Pillar 2: Standards Leadership. Given the specification gap we identified in our research, we recommended that Worley invest in standards development — participating in industry working groups, contributing to the development of procurement specifications for emerging equipment categories, and positioning themselves as the company that defines the standards rather than just meeting them. In product terms, this is the equivalent of building the platform that others build on.
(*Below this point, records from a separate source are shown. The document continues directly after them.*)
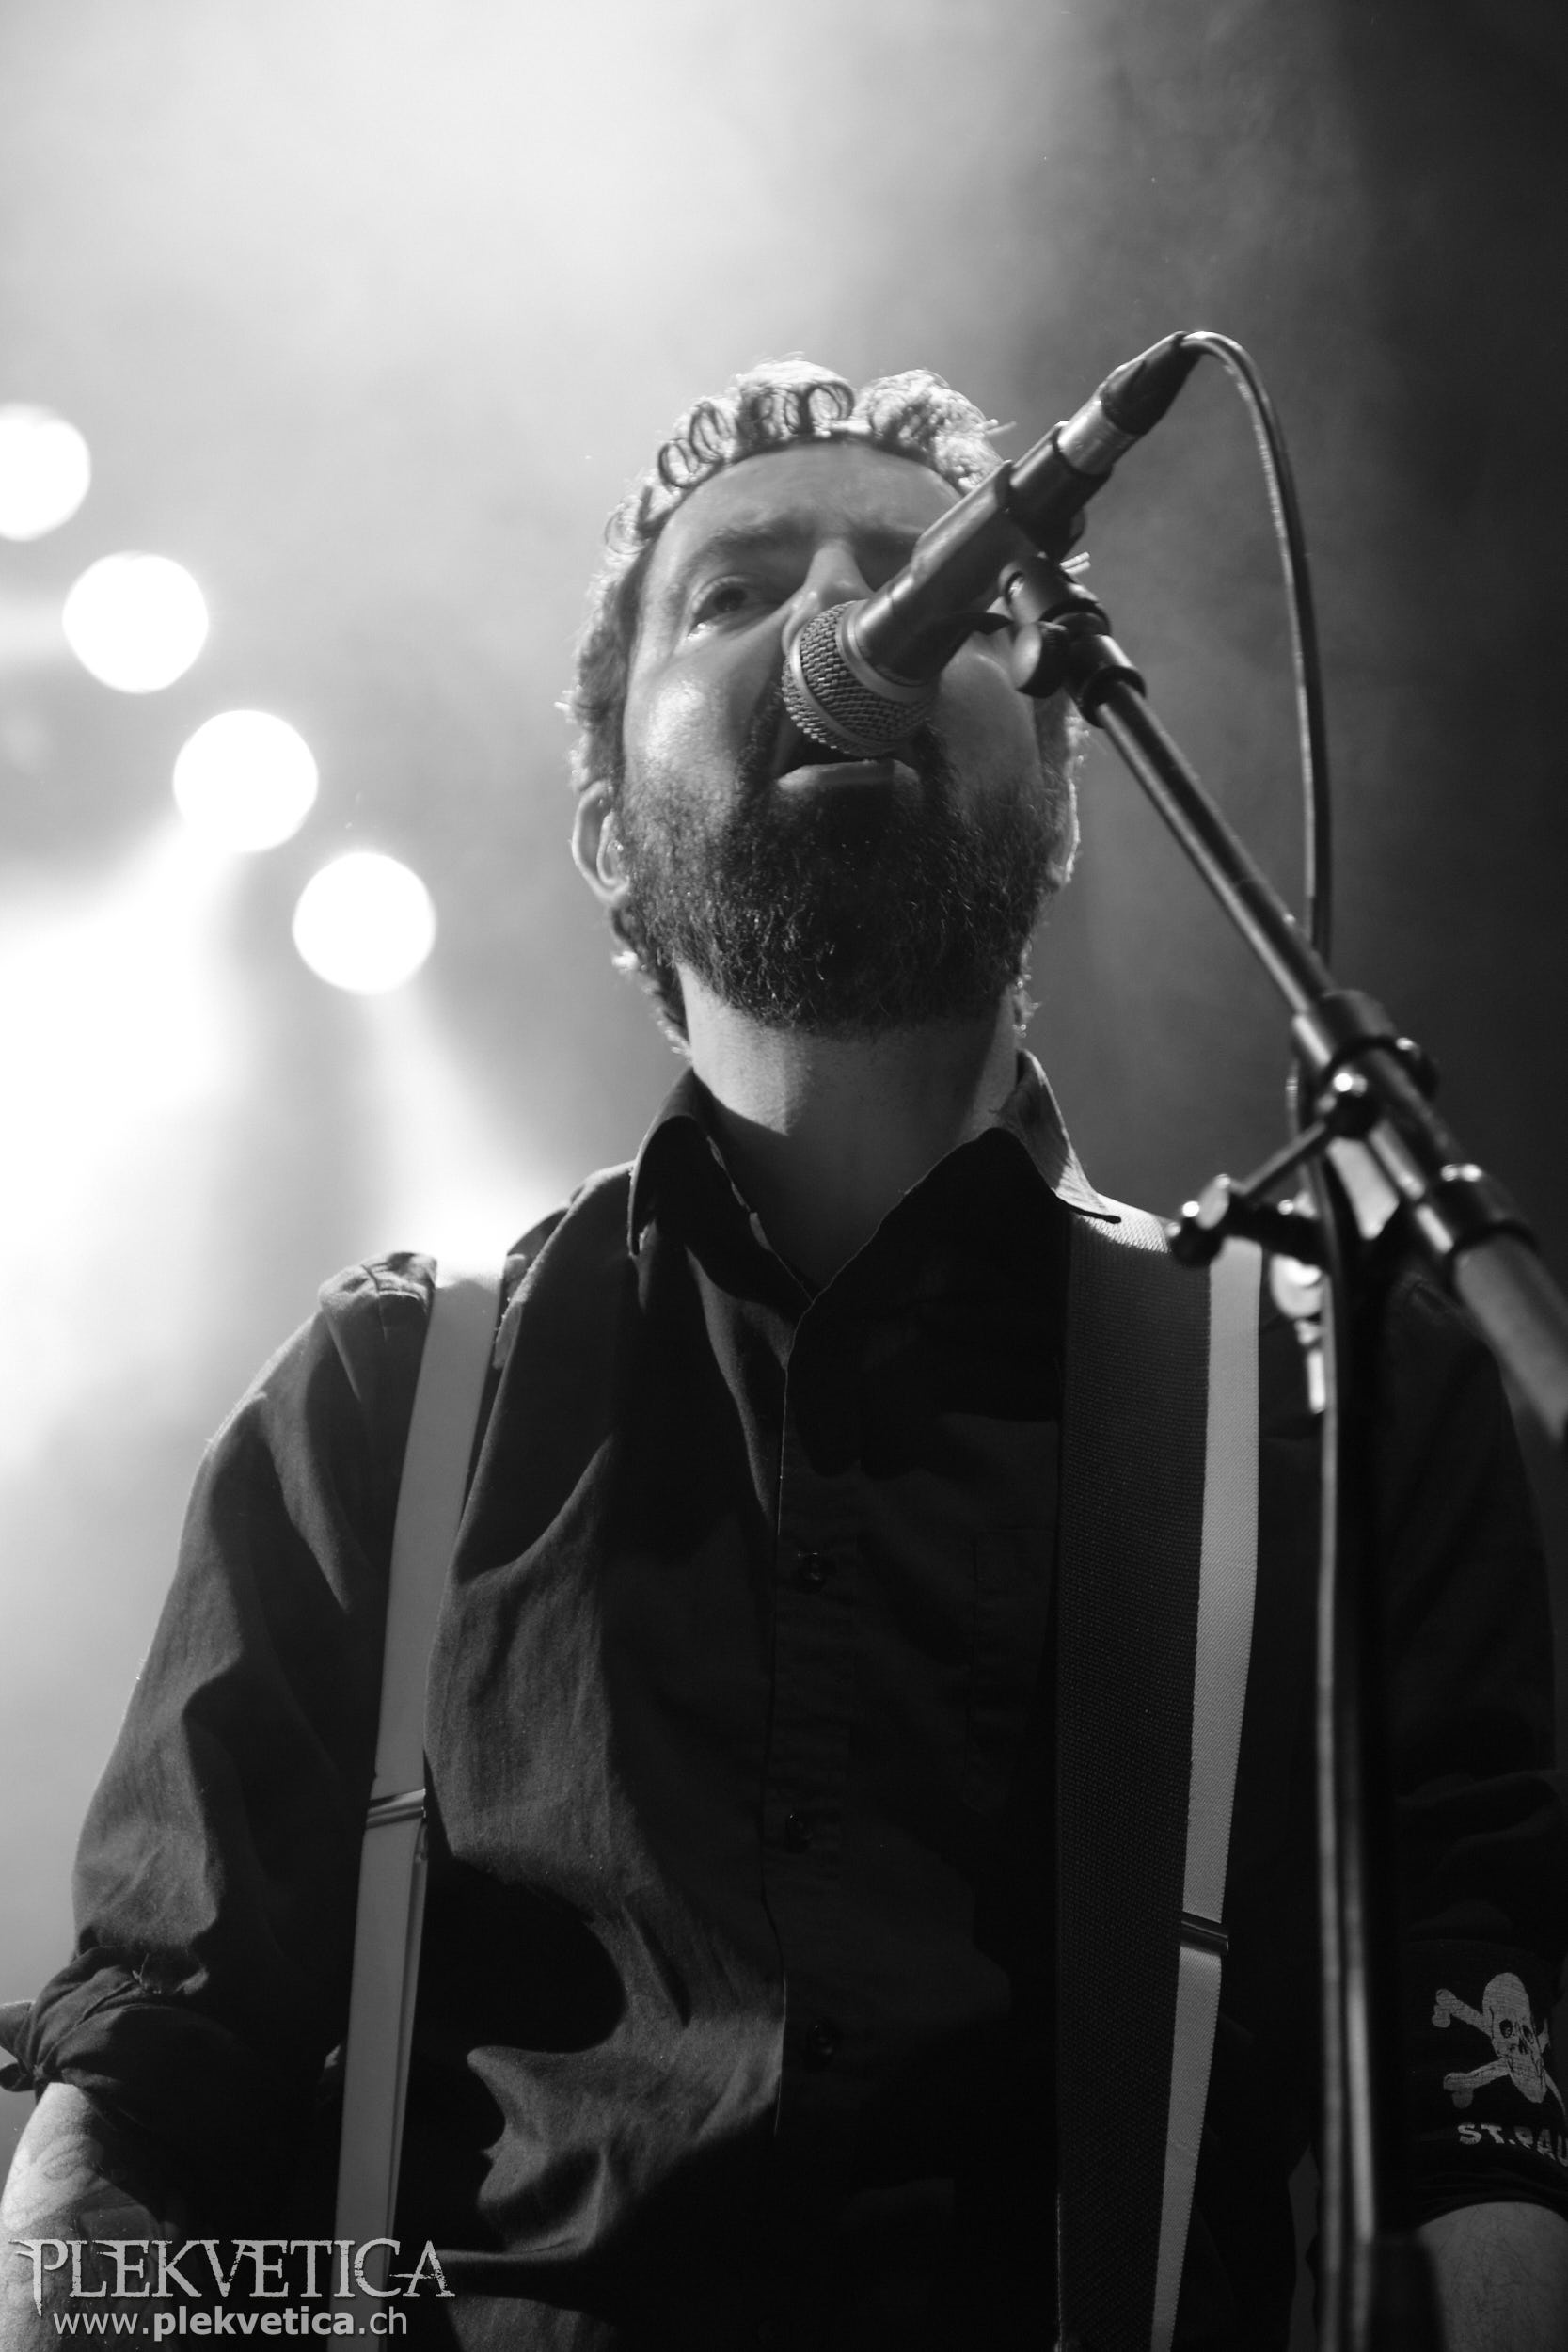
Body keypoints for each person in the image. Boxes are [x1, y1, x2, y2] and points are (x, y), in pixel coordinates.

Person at [4, 359, 1568, 2351]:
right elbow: (144, 2101)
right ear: (607, 829)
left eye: (942, 586)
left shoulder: (1331, 1392)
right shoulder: (388, 1400)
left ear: (1064, 798)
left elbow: (1480, 2116)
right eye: (738, 589)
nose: (852, 616)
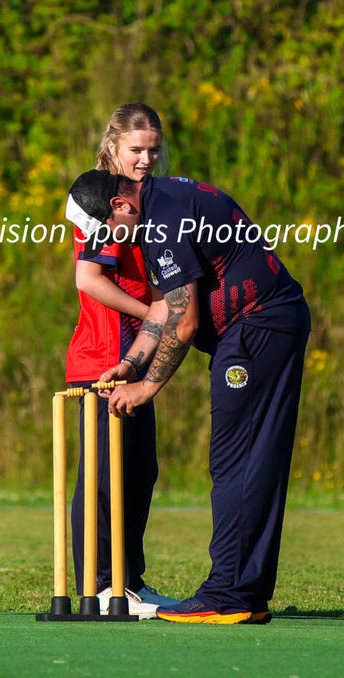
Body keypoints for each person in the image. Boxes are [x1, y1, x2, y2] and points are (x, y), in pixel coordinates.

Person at [65, 169, 311, 625]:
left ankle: (229, 594)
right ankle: (246, 593)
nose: (111, 241)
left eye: (107, 231)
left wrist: (148, 387)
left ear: (120, 205)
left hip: (256, 329)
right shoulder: (160, 202)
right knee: (246, 460)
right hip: (261, 328)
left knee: (237, 462)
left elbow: (185, 322)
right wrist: (133, 364)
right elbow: (165, 308)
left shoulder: (162, 220)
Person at [64, 104, 179, 619]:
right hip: (104, 357)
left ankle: (130, 583)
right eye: (136, 149)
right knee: (105, 478)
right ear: (113, 146)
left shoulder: (143, 201)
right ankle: (103, 585)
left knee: (140, 471)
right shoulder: (101, 200)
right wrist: (153, 312)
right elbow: (89, 279)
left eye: (154, 149)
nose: (146, 158)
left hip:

Pillar 3: Digital Procurement Platform. The supplier fragmentation problem suggested an opportunity for a digital layer — a curated platform where renewables developers could discover, qualify, and procure equipment from vetted suppliers with standardised specifications. This is, quite literally, a two-sided marketplace, and the dynamics I learned from building Greenflip — supply-first aggregation, trust architecture, quality gatekeeping — were directly applicable.

The Regulatory Dimension

One aspect of energy transition strategy that has no direct analogue in consumer product management is the regulatory environment. The UK renewables market is shaped by a dense web of policy instruments: the Contracts for Difference (CfD) allocation rounds that determine which projects get built and at what price, the British Energy Security Strategy that sets capacity targets, the Inflation Reduction Act in the US that is pulling investment across the Atlantic, and the EU’s Green Deal Industrial Plan that is doing the same in the other direction.

Understanding these policy dynamics is essential for market sizing and timing. A change in CfD strike prices directly affects project economics, which affects equipment budgets, which affects the TAM. A new local content requirement (like the ones being discussed for ScotWind projects) changes the competitive landscape for equipment suppliers. Regulatory analysis is not a nice-to-have in energy strategy — it is foundational.
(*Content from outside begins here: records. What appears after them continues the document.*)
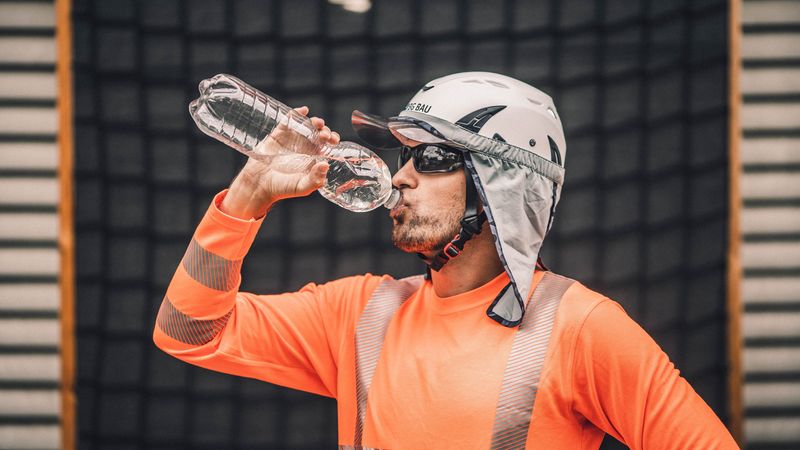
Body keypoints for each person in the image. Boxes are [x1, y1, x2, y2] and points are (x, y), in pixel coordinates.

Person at [154, 72, 738, 449]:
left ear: (500, 183)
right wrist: (247, 199)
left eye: (431, 157)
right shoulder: (361, 314)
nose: (402, 176)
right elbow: (188, 332)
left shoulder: (580, 328)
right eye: (405, 156)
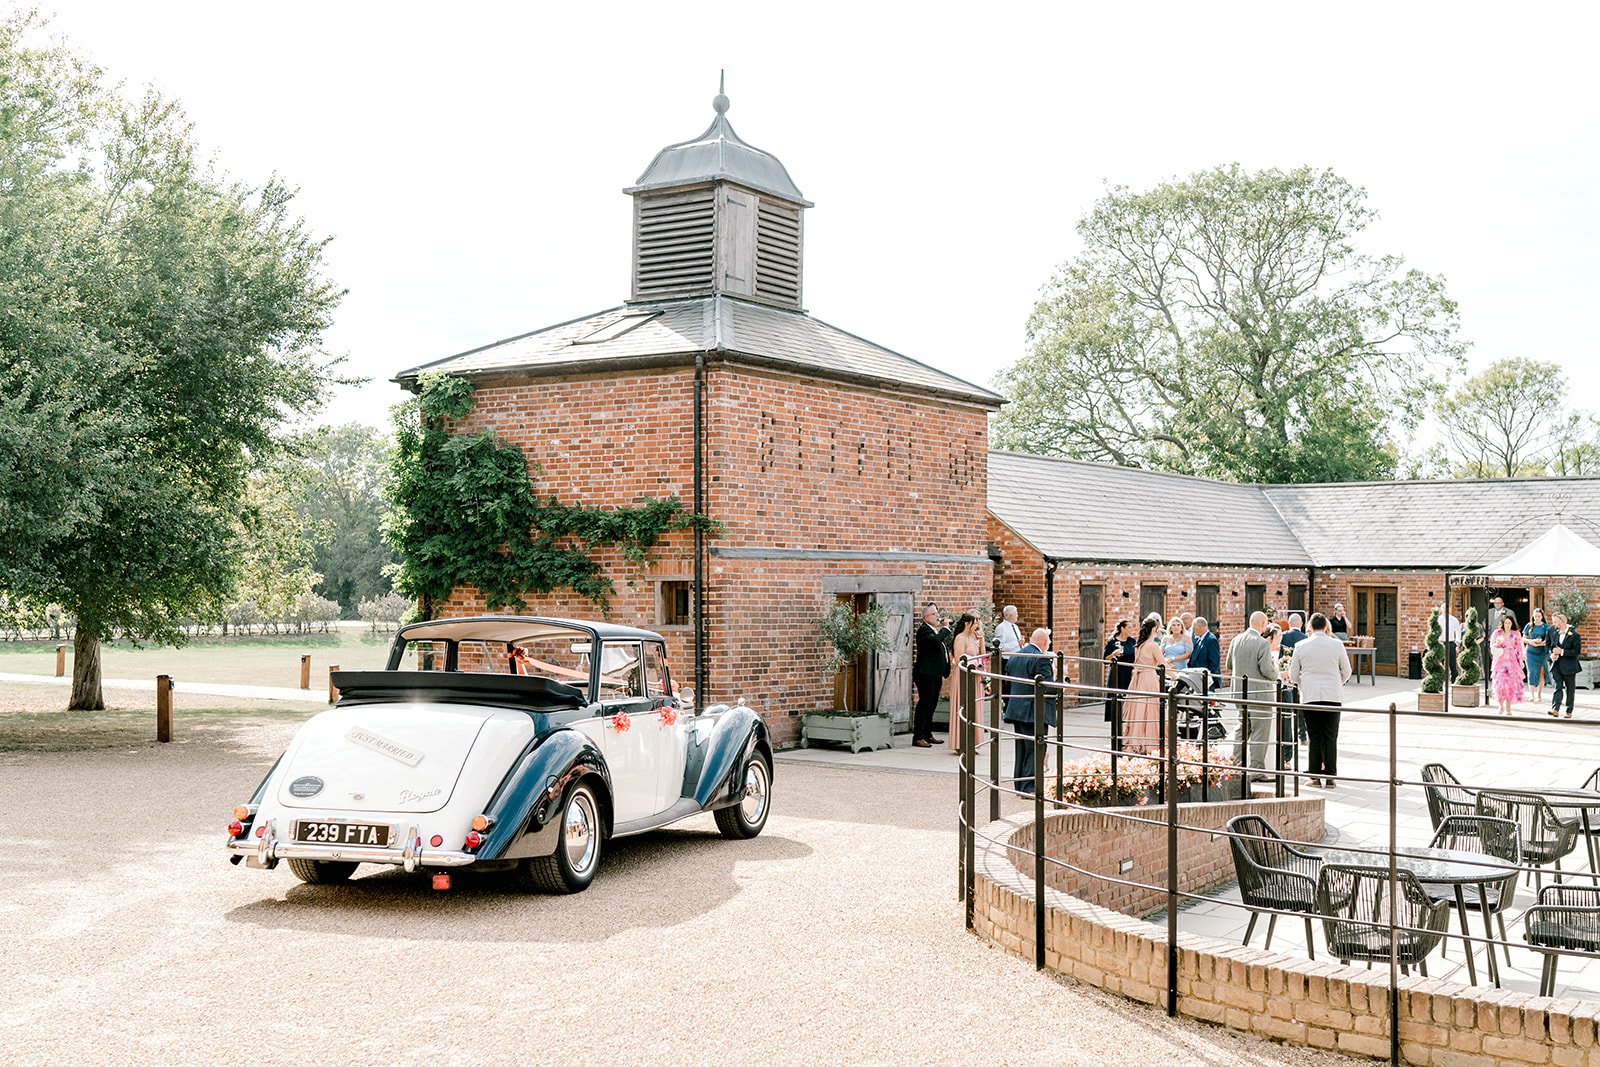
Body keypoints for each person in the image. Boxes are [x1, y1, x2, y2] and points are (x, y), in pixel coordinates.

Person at [1289, 613, 1352, 787]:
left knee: (1314, 736)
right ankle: (1330, 777)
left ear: (1309, 627)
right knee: (1331, 736)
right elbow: (1347, 671)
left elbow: (1293, 674)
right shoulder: (1337, 645)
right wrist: (1337, 683)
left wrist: (1304, 684)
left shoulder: (1300, 646)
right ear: (1326, 626)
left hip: (1310, 696)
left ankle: (1315, 777)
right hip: (1332, 695)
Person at [1001, 627, 1056, 793]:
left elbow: (1008, 683)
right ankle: (1028, 787)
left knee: (1022, 748)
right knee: (1036, 748)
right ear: (1044, 642)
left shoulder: (1015, 656)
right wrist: (1062, 686)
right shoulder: (1041, 659)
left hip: (1016, 708)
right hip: (1033, 710)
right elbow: (1047, 686)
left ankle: (1020, 784)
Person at [1227, 611, 1279, 777]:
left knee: (1242, 729)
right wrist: (1276, 673)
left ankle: (1237, 765)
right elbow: (1267, 670)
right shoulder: (1262, 643)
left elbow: (1229, 665)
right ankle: (1256, 770)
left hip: (1239, 692)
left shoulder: (1236, 640)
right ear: (1263, 624)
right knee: (1259, 732)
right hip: (1259, 694)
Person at [1122, 616, 1164, 754]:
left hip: (1138, 679)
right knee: (1150, 709)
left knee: (1140, 710)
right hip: (1149, 678)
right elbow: (1163, 664)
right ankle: (1149, 742)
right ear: (1154, 629)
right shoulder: (1153, 645)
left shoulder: (1139, 645)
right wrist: (1177, 677)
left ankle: (1138, 739)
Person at [912, 604, 951, 748]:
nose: (938, 616)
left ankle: (928, 734)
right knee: (924, 704)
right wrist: (946, 629)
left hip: (935, 673)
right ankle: (918, 736)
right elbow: (934, 641)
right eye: (935, 614)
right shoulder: (924, 630)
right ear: (926, 617)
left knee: (932, 705)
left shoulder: (933, 630)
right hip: (925, 674)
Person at [947, 613, 984, 753]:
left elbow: (981, 654)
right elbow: (959, 658)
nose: (977, 625)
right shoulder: (960, 638)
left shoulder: (973, 637)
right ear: (967, 624)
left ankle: (973, 742)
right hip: (962, 675)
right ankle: (960, 742)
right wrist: (974, 662)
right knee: (963, 705)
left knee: (974, 706)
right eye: (975, 623)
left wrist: (981, 639)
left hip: (973, 674)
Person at [1103, 619, 1135, 737]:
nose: (1131, 630)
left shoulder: (1132, 641)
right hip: (1117, 673)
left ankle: (1127, 728)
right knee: (1116, 698)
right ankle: (1115, 729)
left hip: (1129, 673)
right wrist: (1113, 655)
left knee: (1128, 698)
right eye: (1129, 627)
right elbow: (1105, 660)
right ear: (1122, 628)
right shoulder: (1112, 641)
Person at [1490, 613, 1525, 716]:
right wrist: (1497, 644)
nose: (1507, 625)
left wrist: (1521, 660)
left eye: (1509, 623)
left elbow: (1520, 647)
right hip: (1500, 661)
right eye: (1506, 623)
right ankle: (1500, 707)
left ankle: (1508, 709)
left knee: (1510, 685)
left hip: (1511, 662)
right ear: (1503, 623)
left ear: (1512, 624)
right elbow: (1492, 646)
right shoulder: (1497, 633)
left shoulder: (1516, 634)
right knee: (1500, 685)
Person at [1550, 612, 1582, 719]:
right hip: (1557, 666)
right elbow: (1551, 648)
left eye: (1556, 622)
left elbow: (1576, 651)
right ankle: (1555, 709)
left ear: (1562, 622)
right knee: (1557, 687)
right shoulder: (1554, 634)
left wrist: (1562, 652)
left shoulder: (1574, 635)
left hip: (1570, 667)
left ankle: (1569, 711)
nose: (1554, 624)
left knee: (1570, 689)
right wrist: (1552, 655)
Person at [1524, 608, 1554, 704]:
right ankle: (1531, 694)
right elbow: (1523, 638)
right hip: (1530, 652)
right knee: (1531, 672)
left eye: (1539, 616)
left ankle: (1539, 694)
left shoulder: (1546, 627)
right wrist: (1531, 641)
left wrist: (1539, 644)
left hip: (1541, 652)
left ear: (1542, 617)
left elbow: (1548, 641)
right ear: (1533, 616)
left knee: (1541, 673)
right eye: (1535, 616)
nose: (1537, 618)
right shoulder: (1529, 625)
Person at [1444, 610, 1462, 682]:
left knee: (1452, 662)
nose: (1445, 610)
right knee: (1439, 662)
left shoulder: (1453, 620)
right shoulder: (1438, 619)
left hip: (1450, 642)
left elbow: (1458, 631)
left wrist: (1457, 642)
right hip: (1440, 642)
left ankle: (1454, 678)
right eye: (1443, 608)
This is where the MBA classroom and the consulting project intersected most productively. Our strategy module had covered PESTLE analysis and institutional theory. Our economics module had covered market design and regulatory economics. These frameworks, which I had initially found overly academic, turned out to be exactly the analytical tools I needed to make sense of a policy environment that was complex, dynamic, and consequential.

Outcomes and Reflections

We delivered the strategy to Worley’s senior leadership team in August 2025 and received a Distinction grade — 20 out of 22. More importantly, elements of the strategy are being considered for implementation, which is the outcome that matters.
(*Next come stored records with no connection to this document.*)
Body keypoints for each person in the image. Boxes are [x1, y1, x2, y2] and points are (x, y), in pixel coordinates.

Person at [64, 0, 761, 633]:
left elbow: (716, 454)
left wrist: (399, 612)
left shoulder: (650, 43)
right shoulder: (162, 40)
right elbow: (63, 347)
But the deeper learning for me was about transferability. The core product management skills — user research, market sizing, value proposition design, pricing strategy, go-to-market planning — translate directly to industrial strategy. The vocabulary is different. The timescales are longer. The stakeholders are more conservative. But the underlying logic is the same: understand the problem from the user’s perspective, size the opportunity rigorously, design a value proposition that solves a real pain point, and build a commercial model that aligns incentives.

If you are a product manager curious about the energy transition, I would encourage you to explore it. The sector needs people who can think about markets, users, and business models with the same rigour that tech applies to consumer products. The problems are harder — you are dealing with physical infrastructure, regulatory complexity, and multi-decade investment horizons. But the impact is commensurate. Helping the UK’s energy supply chain transition from oil and gas to renewables is not just a commercial opportunity. It is one of the defining challenges of our generation.

And if the frameworks I have described here seem familiar, they should. Product thinking is not a domain-specific skill. It is a way of reasoning about markets, value, and human behaviour that applies wherever those things intersect. The energy transition just happens to be one of the most consequential intersections we have.